Die SPD lässt ihre rund 358 000 Mitglieder über das Vertragswerk mit der Union entscheiden. Bis zum 29. April um 23.59 können sie online ihre Stimmen abgeben. Das Ergebnis soll am Mittwoch bekanntgegeben werden. Vorher will die SPD auch keine Minister nennen.
Neben der Mehrheit der Stimmen ist die Beteiligung von 20 Prozent der Parteimitglieder notwendig. Die Partei-Jugend ist unzufrieden mit dem Koalitionsvertrag, trotzdem gilt eine mehrheitliche Zustimmung vor allem mangels Alternative als wahrscheinlich. Die einzigen Alternativen wären eine Koalition zwischen Union und AfD, eine Minderheitsregierung oder die Neuwahl des Bundestags.
Mit Verweis auf den Stimmenzuwachs der AfD appellierte die SPD-Vorsitzende Saskia Esken eindringlich an die Mitglieder ihrer Partei, für den mit CDU und CSU ausgehandelten Koalitionsvertrag zu stimmen. „Unsere Aufgabe in der nächsten Legislatur ist ganz klar – manche sagen sogar, das sei unsere letzte Chance –, wir müssen das Vertrauen in die Demokratie wiedererlangen, erneuern und ihre Feinde zurückdrängen“, sagte Esken bei einer Dialogkonferenz mit Parteimitgliedern im nordhessischen Baunatal. „Das ist unsere historische Verpflichtung“, fügte sie hinzu.

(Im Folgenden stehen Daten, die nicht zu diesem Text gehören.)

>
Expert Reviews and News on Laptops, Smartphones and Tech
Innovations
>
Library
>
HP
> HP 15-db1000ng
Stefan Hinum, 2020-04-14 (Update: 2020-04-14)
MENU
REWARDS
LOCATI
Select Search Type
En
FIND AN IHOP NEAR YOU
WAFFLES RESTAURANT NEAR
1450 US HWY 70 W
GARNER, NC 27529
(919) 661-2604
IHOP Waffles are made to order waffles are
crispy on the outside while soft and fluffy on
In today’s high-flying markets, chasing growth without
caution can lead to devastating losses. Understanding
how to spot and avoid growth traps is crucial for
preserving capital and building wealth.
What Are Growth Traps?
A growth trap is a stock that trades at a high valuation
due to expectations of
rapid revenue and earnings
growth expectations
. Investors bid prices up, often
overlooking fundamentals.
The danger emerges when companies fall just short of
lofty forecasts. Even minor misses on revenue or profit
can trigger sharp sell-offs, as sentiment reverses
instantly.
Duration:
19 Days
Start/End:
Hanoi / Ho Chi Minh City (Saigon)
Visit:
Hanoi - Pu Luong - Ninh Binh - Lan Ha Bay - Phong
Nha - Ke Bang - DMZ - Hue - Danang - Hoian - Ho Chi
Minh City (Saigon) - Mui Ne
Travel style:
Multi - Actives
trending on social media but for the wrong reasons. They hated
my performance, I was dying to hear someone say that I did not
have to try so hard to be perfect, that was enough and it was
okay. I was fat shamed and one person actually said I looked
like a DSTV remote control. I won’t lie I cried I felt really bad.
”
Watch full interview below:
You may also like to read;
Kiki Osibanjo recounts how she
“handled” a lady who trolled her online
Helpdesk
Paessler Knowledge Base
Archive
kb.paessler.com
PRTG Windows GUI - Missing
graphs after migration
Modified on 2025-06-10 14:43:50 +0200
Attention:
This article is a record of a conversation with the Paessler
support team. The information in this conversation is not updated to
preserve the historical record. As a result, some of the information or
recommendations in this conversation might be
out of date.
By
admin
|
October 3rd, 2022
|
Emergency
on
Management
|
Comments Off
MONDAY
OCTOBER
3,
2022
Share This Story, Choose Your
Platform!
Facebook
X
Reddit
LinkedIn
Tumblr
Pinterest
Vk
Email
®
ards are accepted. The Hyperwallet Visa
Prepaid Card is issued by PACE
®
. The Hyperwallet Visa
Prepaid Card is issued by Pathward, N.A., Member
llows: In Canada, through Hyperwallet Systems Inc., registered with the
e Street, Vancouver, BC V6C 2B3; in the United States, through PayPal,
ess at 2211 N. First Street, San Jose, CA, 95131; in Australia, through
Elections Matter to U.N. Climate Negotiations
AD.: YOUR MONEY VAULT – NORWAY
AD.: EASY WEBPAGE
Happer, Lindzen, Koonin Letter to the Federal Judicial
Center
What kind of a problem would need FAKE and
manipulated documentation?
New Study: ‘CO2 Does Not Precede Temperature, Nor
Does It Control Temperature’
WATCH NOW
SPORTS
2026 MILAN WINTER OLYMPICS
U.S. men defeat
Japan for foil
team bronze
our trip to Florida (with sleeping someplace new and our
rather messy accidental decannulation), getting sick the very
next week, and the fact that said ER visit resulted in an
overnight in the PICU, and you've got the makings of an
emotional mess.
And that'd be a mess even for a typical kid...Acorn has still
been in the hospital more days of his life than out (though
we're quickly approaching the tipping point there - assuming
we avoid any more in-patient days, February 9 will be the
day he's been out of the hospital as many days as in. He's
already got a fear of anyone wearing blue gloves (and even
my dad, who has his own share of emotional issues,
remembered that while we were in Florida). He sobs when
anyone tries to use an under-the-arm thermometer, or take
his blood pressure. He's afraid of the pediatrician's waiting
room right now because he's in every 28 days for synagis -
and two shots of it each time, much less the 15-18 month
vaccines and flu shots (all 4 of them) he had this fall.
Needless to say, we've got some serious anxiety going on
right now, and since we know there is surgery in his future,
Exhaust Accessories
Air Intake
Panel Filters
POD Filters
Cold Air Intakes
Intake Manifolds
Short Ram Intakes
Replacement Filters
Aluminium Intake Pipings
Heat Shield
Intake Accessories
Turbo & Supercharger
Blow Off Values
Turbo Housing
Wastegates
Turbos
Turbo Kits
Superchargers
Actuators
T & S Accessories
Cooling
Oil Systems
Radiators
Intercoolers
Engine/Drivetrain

Schon an diesem Montag kommen etwa 150 Delegierte der CDU in Berlin zusammen, um über den zwischen den Parteiführungen von CDU, CSU und SPD ausgehandelten Koalitionsvertrag abzustimmen. Die Zustimmung gilt als sicher. Die CSU hatte den 144 Seiten Entwurf bereits kurz nach der Einigung per Vorstandsbeschluss abgesegnet.
Wenn auch die SPD zustimmt, soll der Koalitionsvertrag am 5. Mai unterzeichnet werden. Am Tag darauf wäre die Wahl des Kanzlers. Merz benötigt am 6. Mai im Bundestag die Zustimmung der Mehrheit aller Bundestagsabgeordneten, also 316 Stimmen - auch Kanzlermehrheit genannt.
Dem Bundestag gehören 328 Politiker von Union und SPD an. Wenn mehr als zwölf von ihnen fehlen oder Merz die Stimme verweigern, kann innerhalb von zwei Wochen ein zweiter Wahlgang angesetzt werden - gegebenenfalls mit einem anderen Kandidaten. Wenn es auch dann noch keine Kanzlermehrheit gibt, reicht in einem dritten Wahlgang die Mehrheit der Stimmen der anwesenden Abgeordneten. Es gilt aber als wahrscheinlich, dass die Mehrheit im ersten Wahlgang zustande kommt.